→ RECORDS SUPPLIED:

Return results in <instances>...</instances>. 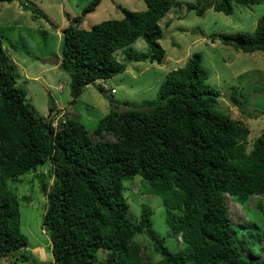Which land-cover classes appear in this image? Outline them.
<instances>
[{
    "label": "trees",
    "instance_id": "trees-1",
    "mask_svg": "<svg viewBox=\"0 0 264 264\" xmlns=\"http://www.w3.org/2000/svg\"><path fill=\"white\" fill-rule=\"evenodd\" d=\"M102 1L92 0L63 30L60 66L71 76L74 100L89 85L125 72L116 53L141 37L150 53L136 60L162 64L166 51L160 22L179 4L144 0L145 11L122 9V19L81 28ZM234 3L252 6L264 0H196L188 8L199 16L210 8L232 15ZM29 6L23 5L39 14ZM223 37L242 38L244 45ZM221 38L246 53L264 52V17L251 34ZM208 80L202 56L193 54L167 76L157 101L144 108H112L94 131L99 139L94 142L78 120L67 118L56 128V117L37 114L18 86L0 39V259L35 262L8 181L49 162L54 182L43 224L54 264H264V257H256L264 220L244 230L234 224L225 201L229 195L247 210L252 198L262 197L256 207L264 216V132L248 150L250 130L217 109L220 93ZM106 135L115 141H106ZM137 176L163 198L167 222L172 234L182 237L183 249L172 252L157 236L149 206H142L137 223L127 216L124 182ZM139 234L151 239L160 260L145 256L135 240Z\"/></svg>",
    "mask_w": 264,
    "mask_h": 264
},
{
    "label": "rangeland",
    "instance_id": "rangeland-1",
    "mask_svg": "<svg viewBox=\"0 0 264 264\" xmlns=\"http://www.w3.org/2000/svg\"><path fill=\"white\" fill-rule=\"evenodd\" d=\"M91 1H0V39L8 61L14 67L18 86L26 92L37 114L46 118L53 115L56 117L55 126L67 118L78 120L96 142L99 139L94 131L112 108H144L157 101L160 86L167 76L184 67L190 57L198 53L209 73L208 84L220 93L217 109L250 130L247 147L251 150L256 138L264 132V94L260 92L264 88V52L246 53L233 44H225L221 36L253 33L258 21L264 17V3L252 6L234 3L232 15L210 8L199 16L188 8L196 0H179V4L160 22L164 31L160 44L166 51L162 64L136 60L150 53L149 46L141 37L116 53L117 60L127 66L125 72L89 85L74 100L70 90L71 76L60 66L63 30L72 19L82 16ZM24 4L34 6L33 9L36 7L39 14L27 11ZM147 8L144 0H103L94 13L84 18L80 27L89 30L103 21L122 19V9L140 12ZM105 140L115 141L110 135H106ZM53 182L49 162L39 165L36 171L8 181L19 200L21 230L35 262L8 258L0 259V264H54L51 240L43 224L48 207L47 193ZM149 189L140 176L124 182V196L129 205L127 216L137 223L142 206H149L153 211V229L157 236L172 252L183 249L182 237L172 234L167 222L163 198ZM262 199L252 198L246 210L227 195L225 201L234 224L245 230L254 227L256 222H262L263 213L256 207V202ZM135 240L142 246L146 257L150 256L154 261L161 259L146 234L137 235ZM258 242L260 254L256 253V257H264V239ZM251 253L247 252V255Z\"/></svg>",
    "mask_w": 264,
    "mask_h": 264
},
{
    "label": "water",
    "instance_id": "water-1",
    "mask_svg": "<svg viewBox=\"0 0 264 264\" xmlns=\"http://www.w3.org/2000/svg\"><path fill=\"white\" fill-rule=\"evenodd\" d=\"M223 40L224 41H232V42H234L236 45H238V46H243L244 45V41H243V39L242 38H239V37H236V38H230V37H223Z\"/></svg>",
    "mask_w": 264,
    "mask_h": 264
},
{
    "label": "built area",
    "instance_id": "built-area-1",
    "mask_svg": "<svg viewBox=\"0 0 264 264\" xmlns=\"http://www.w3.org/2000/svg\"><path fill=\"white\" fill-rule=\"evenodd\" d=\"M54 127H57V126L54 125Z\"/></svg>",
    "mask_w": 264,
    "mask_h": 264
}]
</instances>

==

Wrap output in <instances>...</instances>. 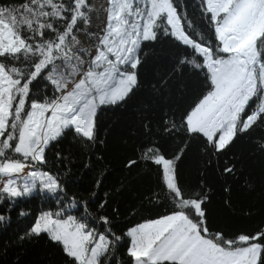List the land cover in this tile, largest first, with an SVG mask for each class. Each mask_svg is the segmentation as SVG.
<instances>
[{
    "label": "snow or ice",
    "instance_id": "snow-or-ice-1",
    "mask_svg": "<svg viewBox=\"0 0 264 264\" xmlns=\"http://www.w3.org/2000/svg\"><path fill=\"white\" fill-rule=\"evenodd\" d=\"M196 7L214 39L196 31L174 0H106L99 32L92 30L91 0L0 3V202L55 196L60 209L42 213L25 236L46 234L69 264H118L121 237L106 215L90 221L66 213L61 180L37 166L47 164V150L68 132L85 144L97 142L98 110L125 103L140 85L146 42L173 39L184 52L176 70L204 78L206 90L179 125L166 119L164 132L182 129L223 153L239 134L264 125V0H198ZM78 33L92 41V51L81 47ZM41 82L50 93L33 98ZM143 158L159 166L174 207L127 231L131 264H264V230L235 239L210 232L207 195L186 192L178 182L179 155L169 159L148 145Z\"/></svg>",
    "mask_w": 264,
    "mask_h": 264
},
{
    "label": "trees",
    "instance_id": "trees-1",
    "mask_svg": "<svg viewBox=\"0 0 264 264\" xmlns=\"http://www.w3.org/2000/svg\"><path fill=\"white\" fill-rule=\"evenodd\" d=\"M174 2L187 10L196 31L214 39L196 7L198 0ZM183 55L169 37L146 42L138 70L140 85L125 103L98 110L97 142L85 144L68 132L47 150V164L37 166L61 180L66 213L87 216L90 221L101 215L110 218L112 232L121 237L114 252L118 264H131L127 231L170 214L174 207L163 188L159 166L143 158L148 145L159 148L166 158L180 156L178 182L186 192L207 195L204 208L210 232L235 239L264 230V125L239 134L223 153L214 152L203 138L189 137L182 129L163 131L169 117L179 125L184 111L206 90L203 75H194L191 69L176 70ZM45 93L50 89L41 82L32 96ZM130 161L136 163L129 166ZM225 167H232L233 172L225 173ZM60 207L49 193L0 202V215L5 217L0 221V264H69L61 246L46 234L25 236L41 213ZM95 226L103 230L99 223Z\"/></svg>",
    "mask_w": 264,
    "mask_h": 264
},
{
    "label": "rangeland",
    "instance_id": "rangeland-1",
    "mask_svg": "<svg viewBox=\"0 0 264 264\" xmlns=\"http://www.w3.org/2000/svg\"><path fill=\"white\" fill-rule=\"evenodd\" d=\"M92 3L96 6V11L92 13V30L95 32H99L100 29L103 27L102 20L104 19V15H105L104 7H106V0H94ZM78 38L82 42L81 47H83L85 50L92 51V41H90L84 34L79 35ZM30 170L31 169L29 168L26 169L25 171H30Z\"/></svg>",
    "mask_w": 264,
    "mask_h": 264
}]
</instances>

* * *

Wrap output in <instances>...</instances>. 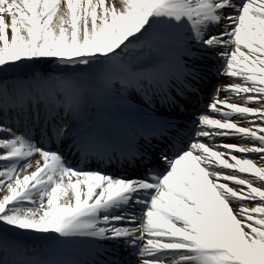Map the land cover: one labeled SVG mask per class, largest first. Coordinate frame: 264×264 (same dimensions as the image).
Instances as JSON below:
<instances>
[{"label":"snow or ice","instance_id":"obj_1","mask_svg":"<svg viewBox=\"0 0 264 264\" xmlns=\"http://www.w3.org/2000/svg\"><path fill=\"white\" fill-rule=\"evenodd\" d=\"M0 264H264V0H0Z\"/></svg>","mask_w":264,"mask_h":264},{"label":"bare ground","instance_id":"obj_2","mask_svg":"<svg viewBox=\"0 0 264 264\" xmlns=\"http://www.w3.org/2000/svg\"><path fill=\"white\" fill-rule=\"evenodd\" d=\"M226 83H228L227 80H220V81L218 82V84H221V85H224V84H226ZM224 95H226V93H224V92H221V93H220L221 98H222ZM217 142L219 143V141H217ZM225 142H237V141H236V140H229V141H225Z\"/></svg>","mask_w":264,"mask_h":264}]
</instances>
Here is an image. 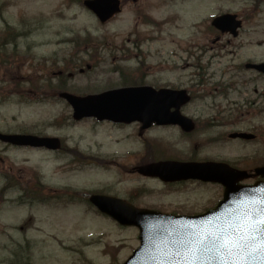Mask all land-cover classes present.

→ TASK REQUIREMENTS:
Report each line of the records above that contains the string "built", copying every such line in full.

→ SOLUTION:
    "label": "built area",
    "instance_id": "built-area-1",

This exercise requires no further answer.